** Extracted material follows **

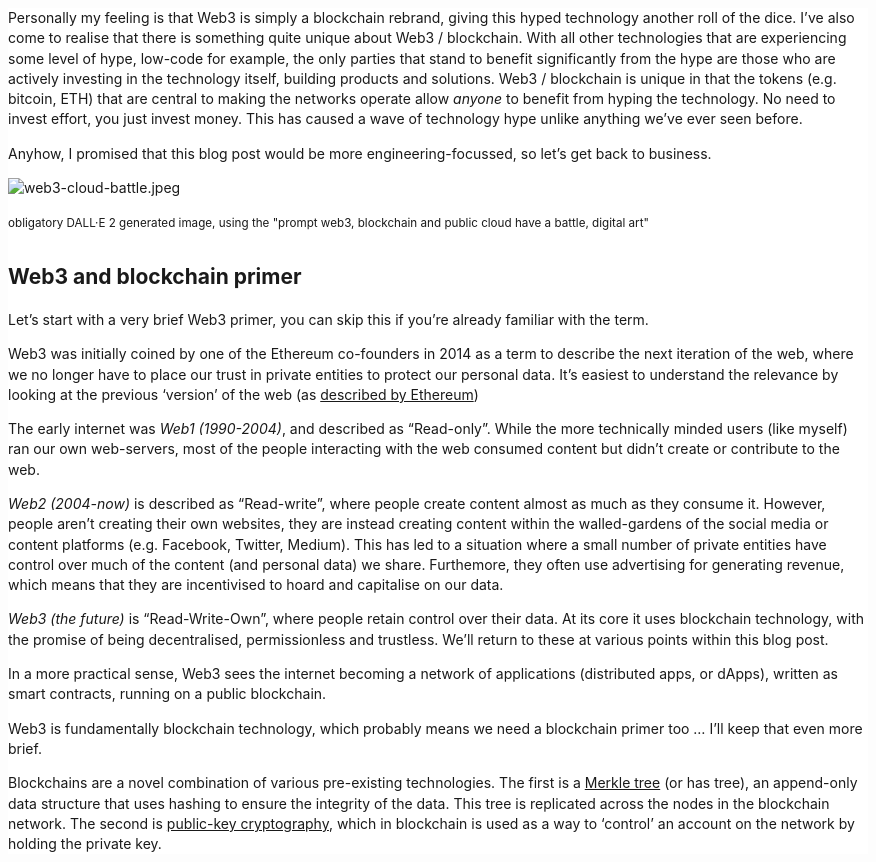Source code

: Personally my feeling is that Web3 is simply a blockchain rebrand, giving this hyped technology another roll of the dice. I’ve also come to realise that there is something quite unique about Web3 / blockchain. With all other technologies that are experiencing some level of hype, low-code for example, the only parties that stand to benefit significantly from the hype are those who are actively investing in the technology itself, building products and solutions. Web3 / blockchain is unique in that the tokens (e.g. bitcoin, ETH) that are central to making the networks operate allow _anyone_ to benefit from hyping the technology. No need to invest effort, you just invest money. This has caused a wave of technology hype unlike anything we’ve ever seen before.

Anyhow, I promised that this blog post would be more engineering-focussed, so let’s get back to business.

![web3-cloud-battle.jpeg](/uploads/web3-cloud-battle.jpeg)

<small>obligatory DALL·E 2 generated image, using the "prompt web3, blockchain and public cloud have a battle, digital art"</small>

## Web3 and blockchain primer

Let’s start with a very brief Web3 primer, you can skip this if you’re already familiar with the term.

Web3 was initially coined by one of the Ethereum co-founders in 2014 as a term to describe the next iteration of the web, where we no longer have to place our trust in private entities to protect our personal data. It’s easiest to understand the relevance by looking at the previous ‘version’ of the web (as [described by Ethereum](https://ethereum.org/en/web3/))

The early internet was *Web1 (1990-2004)*, and described as “Read-only”. While the more technically minded users (like myself) ran our own web-servers, most of the people interacting with the web consumed content but didn’t create or contribute to the web.

*Web2 (2004-now)* is described as “Read-write”, where people create content almost as much as they consume it. However, people aren’t creating their own websites, they are instead creating content within the walled-gardens of the social media or content platforms (e.g. Facebook, Twitter, Medium). This has led to a situation where a small number of private entities have control over much of the content (and personal data) we share. Furthemore, they often use advertising for generating revenue, which means that they are incentivised to hoard and capitalise on our data.

*Web3 (the future)* is “Read-Write-Own”, where people retain control over their data. At its core it uses blockchain technology, with the promise of being decentralised, permissionless and trustless. We’ll return to these at various points within this blog post.

In a more practical sense, Web3 sees the internet becoming a network of applications (distributed apps, or dApps), written as smart contracts, running on a public blockchain.

Web3 is fundamentally blockchain technology, which probably means we need a blockchain primer too … I’ll keep that even more brief.

Blockchains are a novel combination of various pre-existing technologies. The first is a [Merkle tree](https://en.wikipedia.org/wiki/Merkle_tree) (or has tree), an append-only data structure that uses hashing to ensure the integrity of the data. This tree is replicated across the nodes in the blockchain network. The second is [public-key cryptography](https://en.wikipedia.org/wiki/Public-key_cryptography), which in blockchain is used as a way to ‘control’ an account on the network by holding the private key.
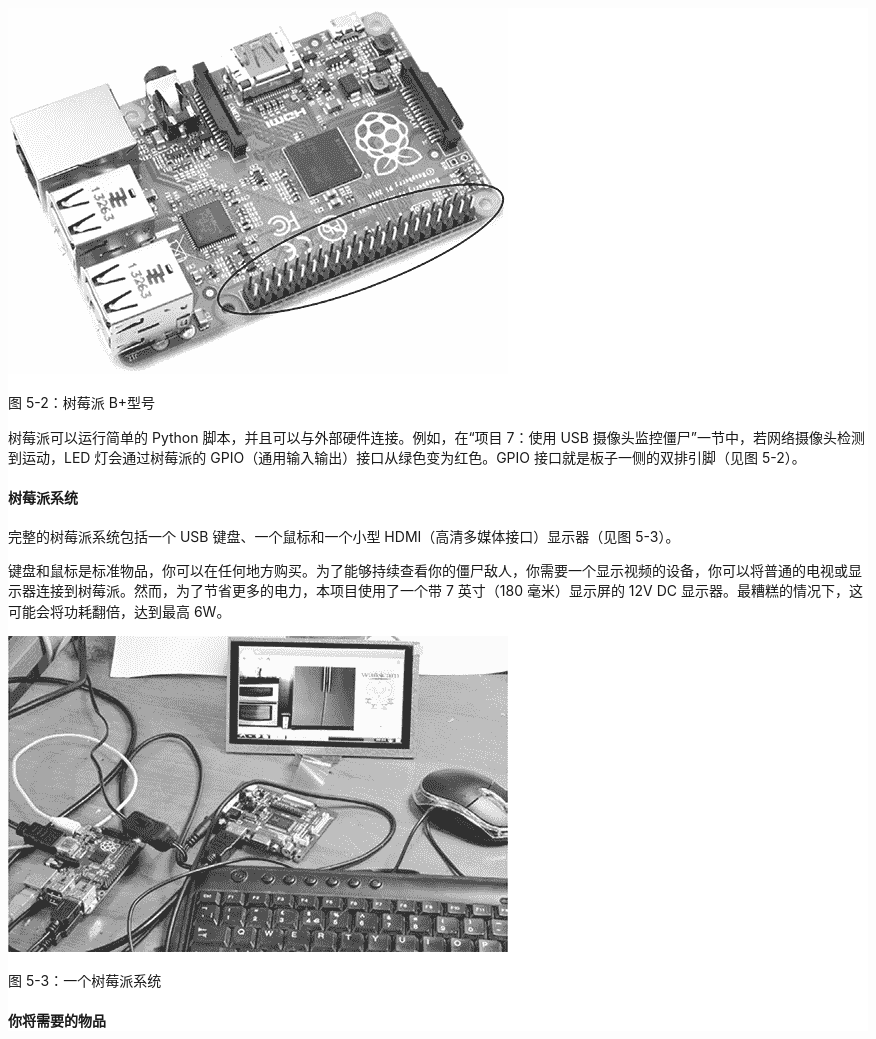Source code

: ![image](img/f05-02.jpg)

图 5-2：树莓派 B+型号

树莓派可以运行简单的 Python 脚本，并且可以与外部硬件连接。例如，在“项目 7：使用 USB 摄像头监控僵尸”一节中，若网络摄像头检测到运动，LED 灯会通过树莓派的 GPIO（通用输入输出）接口从绿色变为红色。GPIO 接口就是板子一侧的双排引脚（见图 5-2）。

#### **树莓派系统**

完整的树莓派系统包括一个 USB 键盘、一个鼠标和一个小型 HDMI（高清多媒体接口）显示器（见图 5-3）。

键盘和鼠标是标准物品，你可以在任何地方购买。为了能够持续查看你的僵尸敌人，你需要一个显示视频的设备，你可以将普通的电视或显示器连接到树莓派。然而，为了节省更多的电力，本项目使用了一个带 7 英寸（180 毫米）显示屏的 12V DC 显示器。最糟糕的情况下，这可能会将功耗翻倍，达到最高 6W。

![image](img/f05-03.jpg)

图 5-3：一个树莓派系统

#### **你将需要的物品**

** End of Extracted material **

**What to produce:** Among the lines of the listing, count those holding the string "image" and reply with the count only.

**Solution below:** 3